ReplyDeleteI loved this, too -- what a treasure box here of poetry, many of which I'd never heard before! Thank you, Cuban, for hosting.
ReplyDeleteWhat a brilliant idea! Load of new things for me here, and some old favourites. Thanks.
ReplyDeleteOh, what a delicious range of poetry!
ReplyDeleteWow. Floored. Absolutely! That's a lot to take in at one sitting, but I did!
ReplyDeleteHow wonderful that so many responded! I feel a wee bit guilty for enjoying these without having really contributed.
Well, if you play again, I'll not let it pass twice!
Gorged indeed! I don't have the time at the moment to have done justice to them all, but I shall be back to do just that! You have got yourself a treasure chest here and it needs careful working through. I have just skimmed, but even skimming i can see the magnificence.
ReplyDeleteLovely. Thanks for posting these, ACIL.
ReplyDeleteA delight- wonderful :)
ReplyDeleteMany thanks for your kind comments.
ReplyDeleteGreetings from London.
Darn, I had intended to participate..but didn't. Sigh. Next time. I love Cuban food, by the way. Especially as it is served in Miami.
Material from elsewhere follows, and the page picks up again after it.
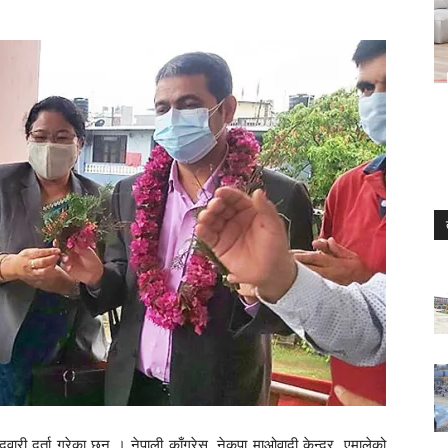
ारी दर्ता गरेका छन् । नेपाली काँग्रेस, नेकपा माओवादी केन्द्र, एमालेको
ReplyDeleteYou are a constant in an unconstant world, CiL. I think I need to begin visiting your page more often once again, if for no other reason than to keep my feet firmly planted on the planet.
ReplyDeleteHey Cubano--this was such a sweet post of yours. Thank you so much. I am very bad at snail mail, though I could probably send on amazon, but I would love to send you a copy of one or more of other books I have out. If you'd like that--and please feel no obligation as it may take me forever to do, send me your address via my email--backstrokebooks@gmail.com. Thanks so much. k.
ReplyDeleteI read the post and this is really nice but right now we are selling the best Shredder machine in london.